Appellant’s theory of the case, was correctly presented to the jury in appellee’s requested instruction No. 1, given by the court which reads:

“You are instructed that by proximate cause is meant the cause which sets all others in motion, and unless plaintiff has proved to your satisfaction, by a fair preponderance of the evidence, not only that the defendant was negligent, but also that his negligence was a proximate cause of this accident, the plaintiff cannot recover and your verdict must be for the defendant. You are further instructed that the word ‘proximate’ as used in ‘proximate cause’ is intended to mean direct or immediate as opposed to ‘remote’.”

(b) It is seriously contended by appellant that it was error for the court to give appellee’s instruction No. 2 which reads as follows:

“You are instructed that the basis of this accident is negligence and you cannot infer negligence on the part of the defendant from the mere happening of an accident. The law imposes upon the plaintiff the duty of proving his or her case by the preponderance of all the evidence, and this burden rests upon the plaintiff throughout the entire trial and applies at every stage thereof, and you cannot find a verdict in favor of the plaintiff unless and until the plaintiff has proved by the preponderance of all the evidence that the defendant was guilty of negligence charged against him and that such negligence was the proximate cause of the injury complained of by the plaintiff.” (Emphasis supplied.)

The essence of appellant’s contention is that the word “the” which is underlined in the above instruction makes the instruction erroneous under the holding in the case of Lydon v. Dean, 222 Ark. 367, 260 S. W. 2d 465, but we do not agree because there is a material and substantial difference between the two cases. In the Lydon ease where it was held error for the court, in a similar instruction, to substitute the word “the” for the letter “a,” the decision is based on the fact that without the correct instruction containing the letter “a” there was no other instruction which presented plaintiff’s theory of the case based on the concurring negligence of the two parties. Such is not the situation here, for, as has already been pointed out, there were other instructions which properly presented appellant’s action for damages against appellee based on the concurring negligence of both appellee and Mrs. Burnett. Because of the nature of the holding in the Lydon case, it may be susceptible to the criticism of being technical and there is no reason here to extend it beyond the limits therein specified.

(c) Finally, it is insisted that the court erred in giving appellee’s requested instructions No. 8 and No. 16. Said instruction No. 8 contained the same alleged vice as set forth in instruction No. 2 quoted above and must be rejected for the reasons already stated. Moreover, the error here complained of was invited by appellant’s requested instruction No. 2, which was given by the court and which reads as follows:

“If you find, from a preponderance of the evidence, that the defendant, Wesley Floyd Sissell, at the time of the collision complained of, was guilty of negligence as defined in these instructions and that such negligence, if any, was the proximate cause of the collision and injuries to the plaintiff, Mrs. Gantt, if any, then and in that event you are told that the defendant would be liable and you should find for the plaintiff, Mrs. Gantt.”
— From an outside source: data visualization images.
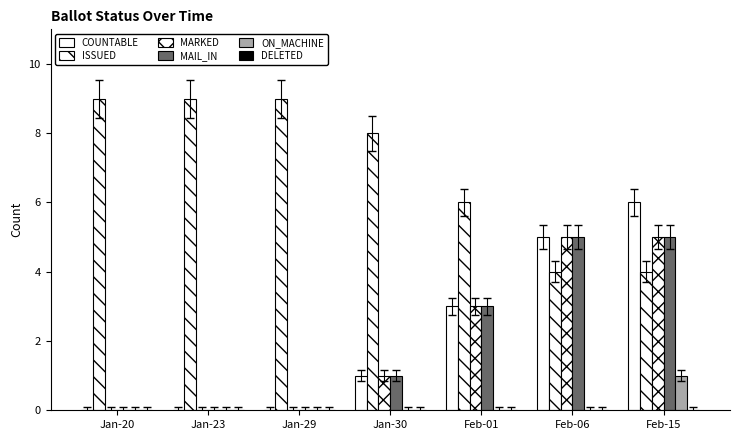

At how many categories does at least one series exceed 4?

7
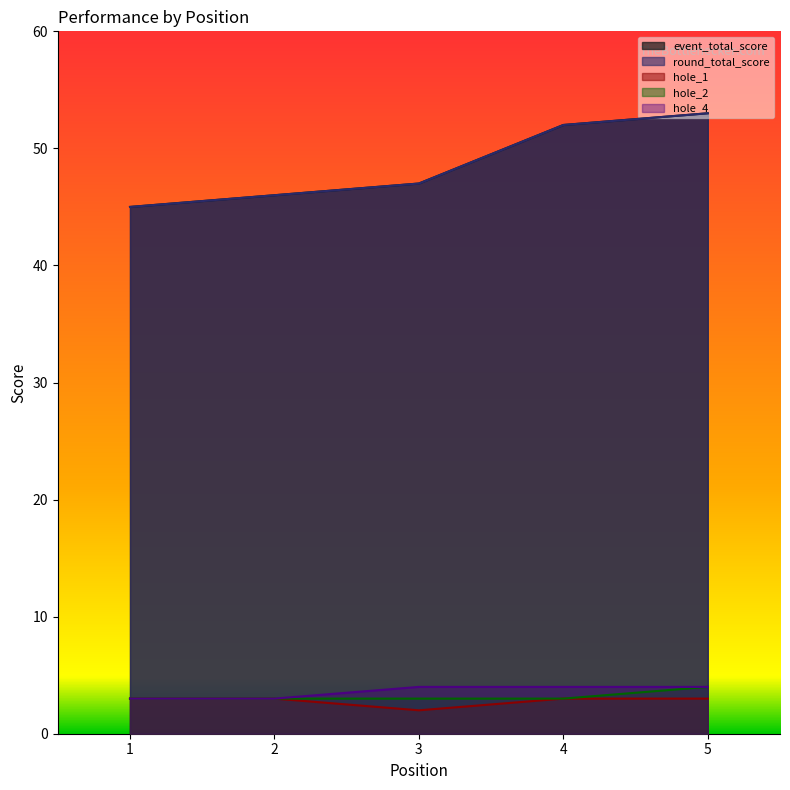

Which series has the largest total across all categories?

event_total_score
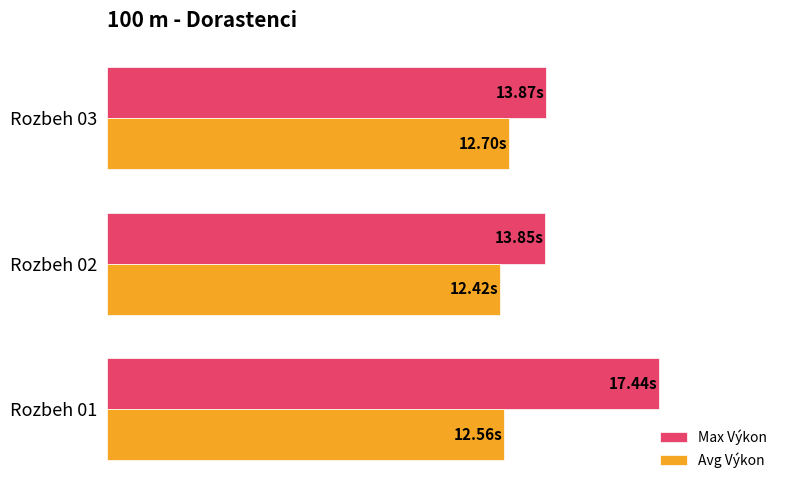

What are all the series names shown in the legend?

Max Výkon, Avg Výkon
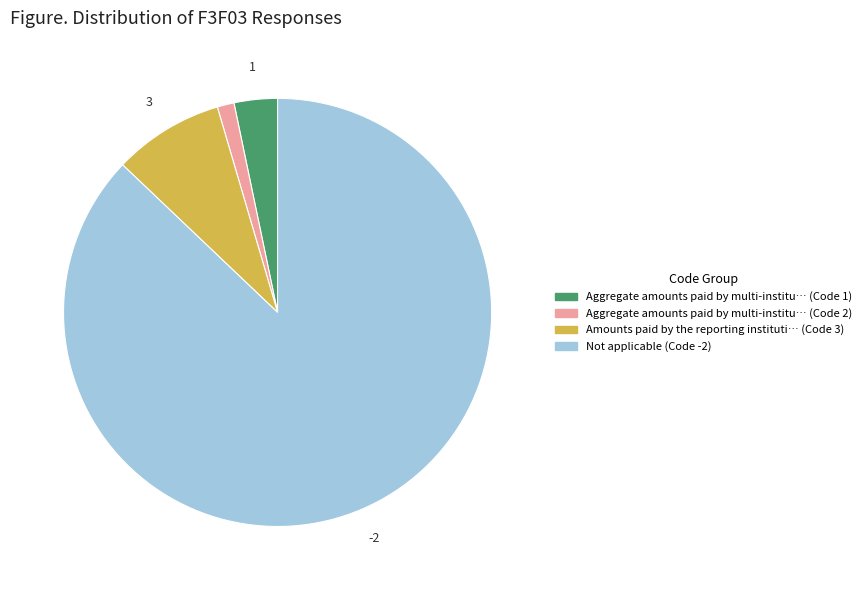

Is there a majority slice in this chart?

Yes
The court committed no error in giving appellee’s instruction No. 16 which also contains the words “the proximate cause” because by this instruction the jury was correctly told that it might find that appellee was not guilty of any negligence and that Mrs. Burnett’s negligence was the proximate cause of the collision. This instruction correctly submitted appellee’s theory of the case, and there is no contention that it was not justified by the testimony when taken together with all the other instructions.

For the reasons above stated the judgment of the lower court is affirmed.